Esta lei foi a resposta para uma decisão judicial onde concluiu-se que os herdeiros de Bela Lugosi (olha ele aí, novamente) não tinham poder para impedir o uso de sua imagem na mercadoria da obra "Drácula" (1931). Por insistência da Screen Actors Guild (SAG), sindicato que representa mais de 120 mil atores nos Estados Unidos, esse tempo se estendeu para 70 anos.
Porém, as proteções oferecidas pela lei californiana se aplicam apenas aos que falecem naquele Estado. No Reino Unido, onde Cushing viveu e morreu, inexiste regulamentação semelhante. Mesmo assim, a Lucasfilm se assegurou de obter permissão da propriedade de Cushing para usar sua semelhança em "Rogue One".
Histórico
Inúmeros casos no mercado denunciam como computadores e tecnologia digital tem sido empregados para inserir artistas falecidos. Em 1993, uma tragédia tomou conta dos bastidores do filme "O Corvo". Brandon Lee (1965-1993) morreu durante as filmagens após ser atingido acidentalmente por uma bala de verdade. Para acomodar a ausência do jovem ator, que só tinha mais três dias de trabalho no set, efeitos digitais colocaram seu rosto no corpo de dublês para finalizar cenas- chave.

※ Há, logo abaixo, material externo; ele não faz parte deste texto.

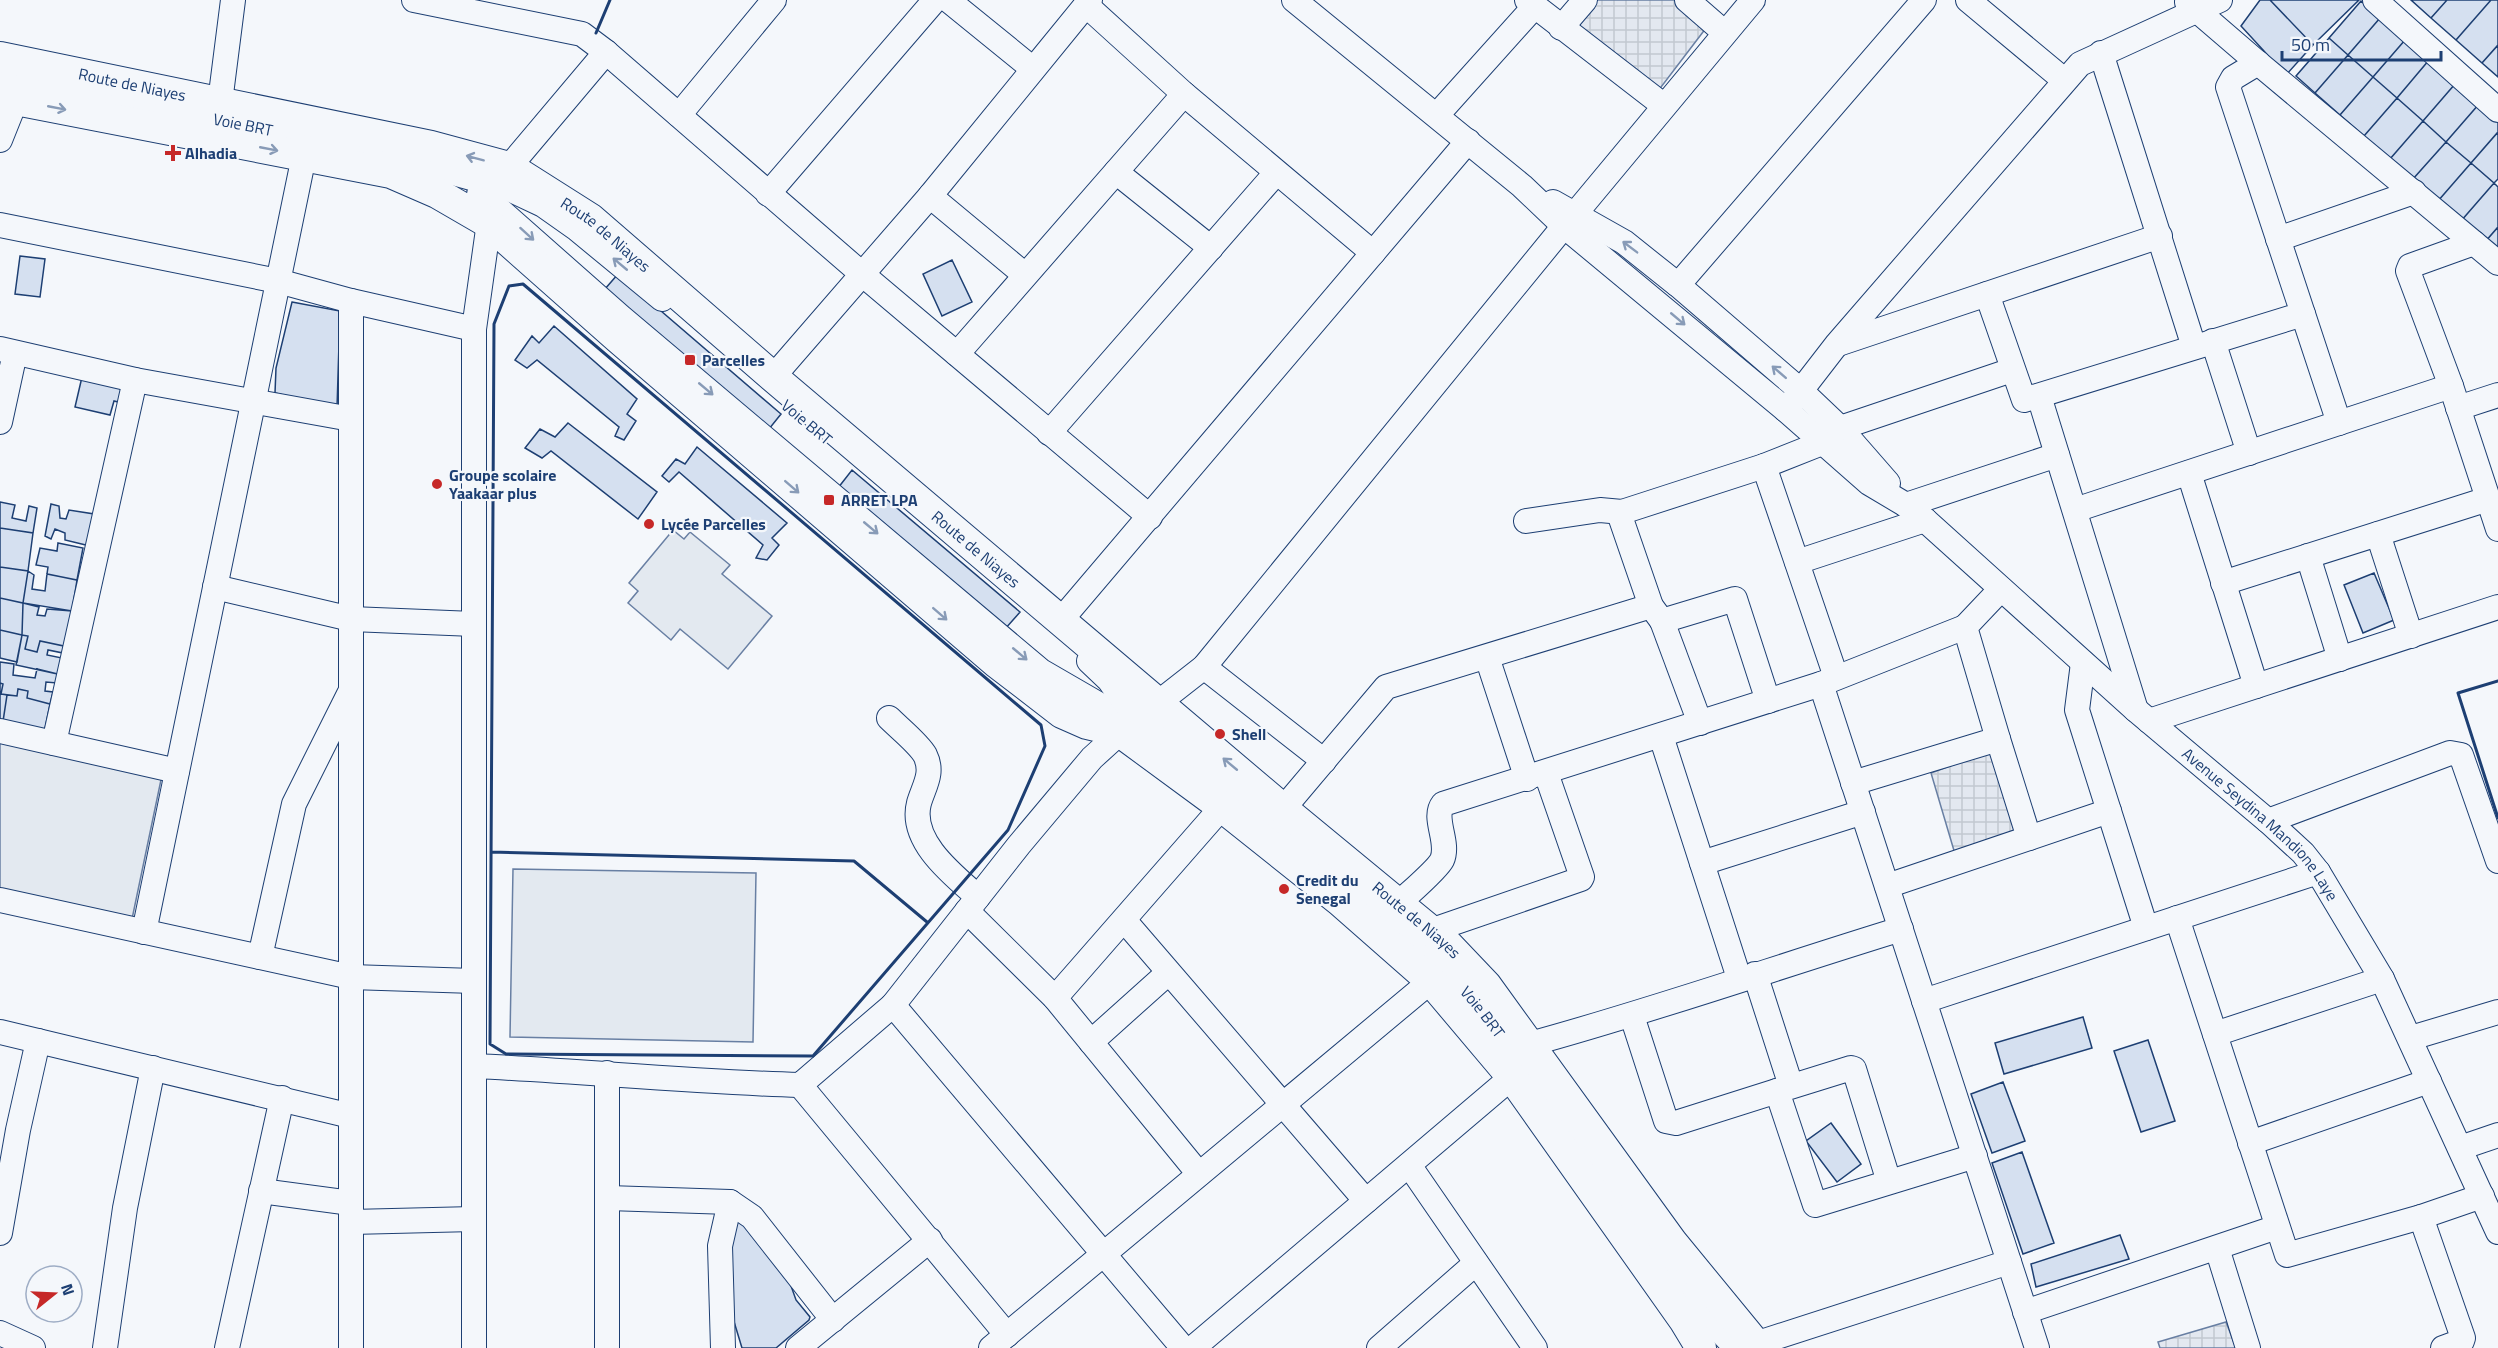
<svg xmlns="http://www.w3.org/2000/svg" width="2498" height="1348" font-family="'Titillium Web',sans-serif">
  <defs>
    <pattern id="plaza-grid" width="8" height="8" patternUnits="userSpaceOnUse" patternTransform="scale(1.5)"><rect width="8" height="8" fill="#e3e8f0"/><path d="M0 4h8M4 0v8" fill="none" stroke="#c2c8d1"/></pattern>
  </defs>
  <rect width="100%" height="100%" fill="#f4f7fb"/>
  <path fill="#e3e9f0" stroke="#687fa3" stroke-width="1.5" d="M673,530L684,539L690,532L730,565L722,574L772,616L728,669L680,629L671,640L628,603L638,591L629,583Z
    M0,741L162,775L132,919L0,891Z
    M513,869L756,873L753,1042L510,1037Z"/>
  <path fill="url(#plaza-grid)" stroke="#687fa3" stroke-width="1.5" d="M1590,0H1675L1706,28L1655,95L1569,26Z
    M1991,751L2020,832L1955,854L1931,773Z
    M2226,1322L2236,1348H2160L2158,1342Z"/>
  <path fill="#d5e0f0" stroke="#1d3f73" stroke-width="1.5" d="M2260,0H2270L2313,45L2286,75L2241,26Z
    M2270,0H2359L2313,45Z
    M2411,0H2447L2431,18Z
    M2447,0H2491L2456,40L2431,18Z
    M2491,0H2498V45L2482,63L2456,40Z
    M2361,1L2380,18L2348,55L2329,38Z
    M2380,18L2405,40L2373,77L2348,55Z
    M2329,38L2348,55L2315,93L2296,76Z
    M2405,40L2429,60L2397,98L2373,77Z
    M2498,45V77L2482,63Z
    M2348,55L2373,77L2340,115L2315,93Z
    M2429,60L2455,84L2423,121L2397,98Z
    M2373,77L2397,98L2364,136L2340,115Z
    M2455,84L2479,104L2446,142L2423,121Z
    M2397,98L2423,121L2390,159L2364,136Z
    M2479,104L2498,121V132L2471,163L2446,142Z
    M2423,121L2446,142L2413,179L2390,159Z
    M2498,132V179L2494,183L2471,163Z
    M2446,142L2471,163L2438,201L2413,179Z
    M2471,163L2494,183L2461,221L2438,201Z
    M2494,183L2498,187V227L2485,242L2461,221Z
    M2498,227V253L2485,242Z
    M20,256L45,259L40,297L15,294Z
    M952,260L972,302L942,316L923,274Z
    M618,274L781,414L769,429L605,289Z
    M292,302L340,311L337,408L275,393L276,368Z
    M554,326L637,399L627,414L636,421L624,440L615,436L619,427L537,360L527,368L515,360L532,336L539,343Z
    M82,377L126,387L122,403L114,401L110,415L75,407Z
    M568,423L657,492L638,519L551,451L542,458L525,448L540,429L555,437Z
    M697,447L787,523L772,538L779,545L767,560L756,558L763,545L679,472L669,482L662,476L676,459L685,464Z
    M852,470L1020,612L1005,629L838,488Z
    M0,502L15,505L12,518L26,521L29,506L37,508L33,533L0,528Z
    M51,504L59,506L60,518L66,519L69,510L94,514L90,546L65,540V533L55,529L51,539L45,536Z
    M0,528L33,533L28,571L0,567Z
    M58,543L83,548L77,580L47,574L48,567L36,565L40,548L57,551Z
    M0,567L28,571L23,603L0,598Z
    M28,571L34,575L32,589L45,591L47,574L77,580L72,611L23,603Z
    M2374,573L2394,620L2363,633L2344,585Z
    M0,598L23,603L22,635L0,630Z
    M23,603L39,607L37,615L45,616L47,609L72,611L64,646L40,641L37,652L25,649L28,636L22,635Z
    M0,630L22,635L17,662L0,658Z
    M22,635L28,636L25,649L37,652L40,641L64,646L63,653L48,650L47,655L62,658L58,674L16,665Z
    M0,662L14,664L13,675L35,678L37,669L58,674L57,683L46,682L45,691L53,692L50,704L27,698L28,691L18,689L17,696L1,694L3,684L0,683Z
    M0,683L3,684L1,694L7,695L2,728L0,727Z
    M18,689L28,691L27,698L50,704L43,739L2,728L7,695L17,696Z
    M2083,1017L2092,1048L2004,1074L1995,1043Z
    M2148,1040L2175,1121L2141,1132L2114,1051Z
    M2003,1082L2025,1141L1992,1153L1971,1094Z
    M1831,1123L1861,1164L1837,1182L1806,1141Z
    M2022,1152L2054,1243L2023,1254L1992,1163Z
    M739,1219L790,1283L796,1300L810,1317L809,1320L776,1348H742L729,1305L726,1233Z
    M2120,1235L2129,1259L2036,1287L2031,1264Z"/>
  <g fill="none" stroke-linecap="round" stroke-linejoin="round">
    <g stroke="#1d3f73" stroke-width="26">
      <g id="minor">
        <path d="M414,0L582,34L606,52L862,274L1150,517"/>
        <path d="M948,0L1033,69"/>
        <path id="s1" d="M1294,0L1522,186L1564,226L1786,410L1869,483L1906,505L1925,520L2136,710L2268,821L2303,853L2318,872L2382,979L2498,1232"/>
        <path d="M1527,0L1663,105"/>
        <path d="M1687,0L1725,33"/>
        <path d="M1968,0L2064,80"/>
        <path d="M2375,0L2498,110"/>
        <path d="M2187,2L2258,63L2498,263"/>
        <path d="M1086,5L1184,94L1373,253"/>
        <path d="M1561,28L1585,0"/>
        <path d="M2101,53L2194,347"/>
        <path d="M2258,63L2233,78L2228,87L2339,423"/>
        <path id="s2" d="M0,75L370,150L507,188L543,205L577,229L662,299"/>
        <path d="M220,102L233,0"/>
        <path d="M679,115L774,0"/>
        <path d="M1437,115L1534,7"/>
        <path d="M0,140L16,100"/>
        <path d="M1116,172L1211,248"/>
        <path d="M479,194L494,205L622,318L1041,671L1098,704L1136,718"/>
        <path d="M768,194L935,0"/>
        <path d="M930,196L1025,275"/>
        <path d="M1553,202L1624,242L1678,285L1800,390L1840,428L1888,483"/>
        <path d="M1575,214L1753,0"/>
        <path d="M0,225L278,281L351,301L474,329"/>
        <path d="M2278,239L2414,192"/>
        <path d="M2474,243L2410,266L2408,271L2451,386L2498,529"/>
        <path d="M1678,285L1924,0"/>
        <path d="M1987,294L2024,400L2303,314"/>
        <path d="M351,301V1348"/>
        <path d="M2213,341L2249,453"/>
        <path d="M1838,344L2160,236"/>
        <path d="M0,349L135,380L351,419"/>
        <path d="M957,354L1184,94"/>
        <path d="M773,377L930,196L1090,0"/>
        <path d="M2039,396L2136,710"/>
        <path d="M2458,408L2498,395"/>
        <path d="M1786,410L1837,344L2080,64L2220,0"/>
        <path d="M0,422L15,353"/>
        <path d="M1840,428L2012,370"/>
        <path d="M1049,433L1276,173"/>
        <path d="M1822,443L1764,466L1836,677"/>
        <path d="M1764,466L1622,512L1620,516L1651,606L1662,621L1735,599L1768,701"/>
        <path d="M2189,473L2256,686"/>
        <path d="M1906,505L2057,455"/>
        <path d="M2075,510L2451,386"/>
        <path d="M1526,521L1600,510L1622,512"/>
        <path d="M2378,534L2411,636"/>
        <path d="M2308,556L2340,659"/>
        <path d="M1797,562L1925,520"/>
        <path d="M2223,583L2488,499"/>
        <path d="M215,587L351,619L474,624"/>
        <path d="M1061,620L1468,141"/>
        <path d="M1662,621L1700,723"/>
        <path d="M1487,657L1527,779"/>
        <path id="s3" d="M1089,661L1109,680L1136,718L1371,899L1439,960L1479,1006L1535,1080L1630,1213L1709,1319L1736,1348"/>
        <path d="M2083,663L2077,710L2146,928"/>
        <path d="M1204,667L1324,761"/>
        <path d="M1821,684L2037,1348"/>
        <path d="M889,718C899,728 919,744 925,755C934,773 924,786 919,803C909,841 953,875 978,897"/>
        <path d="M2149,721L2498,607"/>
        <path d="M0,731L177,771"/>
        <path d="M1661,736L1739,978"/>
        <path d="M1998,739L2029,838"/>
        <path d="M54,743L135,380"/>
        <path d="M1853,783L1998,739L1965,627L2001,589"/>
        <path d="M1283,809L1386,687L1651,606"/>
        <path d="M2268,821L2450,753L2461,755L2498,861"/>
        <path d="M1702,863L1863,812"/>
        <path d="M1887,886L2109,811"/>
        <path d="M0,900L351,977L474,981"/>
        <path d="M1398,904C1407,895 1437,870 1442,860C1450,842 1432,818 1443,804L1821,684L1965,627"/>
        <path d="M967,911L1055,998L1199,1174"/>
        <path d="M2177,918L2287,1255L2421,1217L2482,1196"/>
        <path d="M1124,920L1366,1201"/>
        <path d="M1430,931L1581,879L1582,877L1546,773"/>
        <path d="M144,932L304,156"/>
        <path d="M260,957L294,804L349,694"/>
        <path d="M1755,974L1791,1086"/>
        <path d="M1055,998L1222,807"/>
        <path d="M1924,1001L2318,872"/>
        <path d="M893,1005L1183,1348"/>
        <path d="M1632,1016L1666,1121L1676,1123L1777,1091"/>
        <path d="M0,1032L351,1116"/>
        <path d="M2215,1034L2382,979"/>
        <path d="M2411,1038L2498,1012"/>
        <path d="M1091,1042L1168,973"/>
        <path d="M1530,1044C1655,1010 1777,967 1901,929"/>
        <path d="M474,1066C583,1071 691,1082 800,1085L893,1005L1019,845L1092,758L1136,718L1158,703L1204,667L1564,226"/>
        <path d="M800,1085L1007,1335"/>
        <path d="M2250,1143L2429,1081"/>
        <path d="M2460,1148L2498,1135"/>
        <path d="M1409,1165L1535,1348"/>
        <path d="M1889,1182L1854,1069L1851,1068L1777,1091L1815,1205L1975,1156"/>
        <path d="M261,1191L351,1203"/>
        <path d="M608,1198L730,1202L752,1217L833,1320"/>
        <path d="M2421,1217L2463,1338L2462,1341L2443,1348"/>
        <path d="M351,1222L474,1219"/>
        <path d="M0,1233L18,1130L38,1041"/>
        <path d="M2217,1248L2248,1348"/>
        <path d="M2025,1312L2277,1227"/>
        <path d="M0,1333L33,1348"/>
        <path d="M1755,1344L2009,1262"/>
        <path d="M105,1348L125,1208L153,1068"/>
        <path d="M227,1348L282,1098"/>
        <path d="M474,1348V329L493,194L509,167L606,52"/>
        <path d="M607,1348V1073"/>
        <path d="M723,1348L720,1246L730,1202"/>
        <path d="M798,1348L930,1240"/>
        <path d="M991,1348L1431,981"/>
        <path d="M1193,1348L1512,1077"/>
        <path d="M1379,1348L1476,1263"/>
      </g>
    </g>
    <g stroke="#1d3f73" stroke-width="32">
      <g id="major">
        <path id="s4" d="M0,57L431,146L509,167L591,219L773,377L1283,809L1447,944L1486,985L1672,1242L1759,1348"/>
        <path d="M0,97L391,173L437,193L487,222L618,338L997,663L1062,713L1087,724L1120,732L1222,807L1340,901L1431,981L1512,1077L1684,1320L1701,1348"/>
      </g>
    </g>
    <use href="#minor" stroke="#f4f7fb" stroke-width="24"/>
    <use href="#major" stroke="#f4f7fb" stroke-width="30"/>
    <path stroke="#1d3f73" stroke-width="3" d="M596,33L610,0
      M523,284L1041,725L1045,746L1008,830L813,1056L506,1054L490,1044L494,324L509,286Z
      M2498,681L2458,693L2498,818
      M491,852L854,861L927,922"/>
  </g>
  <defs><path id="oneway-shaft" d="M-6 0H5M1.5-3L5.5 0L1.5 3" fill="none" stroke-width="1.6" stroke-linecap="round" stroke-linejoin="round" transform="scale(1.5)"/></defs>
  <g stroke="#889bb7">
    <use href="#oneway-shaft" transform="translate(57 108) rotate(11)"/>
    <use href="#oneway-shaft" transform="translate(269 149) rotate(11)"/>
    <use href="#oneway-shaft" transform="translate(475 158) rotate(-165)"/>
    <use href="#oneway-shaft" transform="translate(527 234) rotate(42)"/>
    <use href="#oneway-shaft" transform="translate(1630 247) rotate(-143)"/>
    <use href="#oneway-shaft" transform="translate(620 264) rotate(-140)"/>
    <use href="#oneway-shaft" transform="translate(1678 319) rotate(40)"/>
    <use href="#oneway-shaft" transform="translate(1779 372) rotate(-139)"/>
    <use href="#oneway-shaft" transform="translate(706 389) rotate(40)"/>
    <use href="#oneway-shaft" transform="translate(792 487) rotate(41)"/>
    <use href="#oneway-shaft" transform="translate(871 528) rotate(40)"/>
    <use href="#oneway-shaft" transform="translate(940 614) rotate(41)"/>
    <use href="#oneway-shaft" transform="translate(1020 654) rotate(40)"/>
    <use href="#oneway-shaft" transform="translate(1230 764) rotate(-140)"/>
  </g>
  <g fill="#c62828" stroke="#f4f7fb" stroke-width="2">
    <path d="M170 144h6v6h6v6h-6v6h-6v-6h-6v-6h6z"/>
    <rect x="684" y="354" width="12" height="12" rx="3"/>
    <circle cx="437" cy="484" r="6"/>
    <rect x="823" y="494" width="12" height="12" rx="3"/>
    <circle cx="649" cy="524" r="6"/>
    <circle cx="1220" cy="734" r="6"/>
    <circle cx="1284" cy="889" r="6"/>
  </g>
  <g text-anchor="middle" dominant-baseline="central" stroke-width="4.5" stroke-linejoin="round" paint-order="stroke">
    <g font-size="16" fill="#1d3f73" stroke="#f4f7fb">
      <text stroke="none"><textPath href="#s4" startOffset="135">Route de Niayes</textPath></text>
      <text stroke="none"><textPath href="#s2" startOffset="248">Voie BRT</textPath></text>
      <text stroke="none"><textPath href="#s4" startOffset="639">Route de Niayes</textPath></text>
      <text transform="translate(807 422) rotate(40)">Voie BRT</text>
      <text stroke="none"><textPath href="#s4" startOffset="1125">Route de Niayes</textPath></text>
      <text stroke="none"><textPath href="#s1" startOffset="1272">Avenue Seydina Mandione Laye</textPath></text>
      <text stroke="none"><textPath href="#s4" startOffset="1701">Route de Niayes</textPath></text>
      <text stroke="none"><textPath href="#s3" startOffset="530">Voie BRT</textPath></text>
    </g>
    <g font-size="16" font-weight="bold" fill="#1d3f73" stroke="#f4f7fb" text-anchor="start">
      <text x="185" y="153">Alhadia</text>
      <text x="702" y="360">Parcelles</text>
      <text x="449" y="475">Groupe scolaire<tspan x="449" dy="18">Yaakaar plus</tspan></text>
      <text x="841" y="500">ARRET LPA</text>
      <text x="661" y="524">Lycée Parcelles</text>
      <text x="1232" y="734">Shell</text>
      <text x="1296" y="880">Credit du<tspan x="1296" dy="18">Senegal</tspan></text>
    </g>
  </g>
  <g transform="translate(54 1294) rotate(72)"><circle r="28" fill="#f4f7fb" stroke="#9eadc5" stroke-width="1.5"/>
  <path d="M0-4.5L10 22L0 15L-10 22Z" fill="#c62828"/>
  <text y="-9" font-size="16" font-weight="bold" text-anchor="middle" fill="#1d3f73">N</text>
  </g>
  <path d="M2282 51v9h159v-9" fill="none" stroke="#1d3f73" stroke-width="3"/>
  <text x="2291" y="51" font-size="18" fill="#1d3f73" stroke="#f4f7fb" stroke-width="4.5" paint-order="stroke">50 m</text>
</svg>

Produções como "Cliente Morto não Paga" (1982), "Zelig" (1983) e "Forrest Gump" (1994) trouxeram personalidades do passado para interagir com atores daquele presente. O diretor de "Gump", Robert Zemeckis, gostou dessa vertente e ressuscitou o ator Humphrey Bogart (1899-1957). Em 1995, com ajuda de artistas da ILM, ele trouxe Bogart para um episódio da série "Contos da Cripta", chamado "You, Murderer".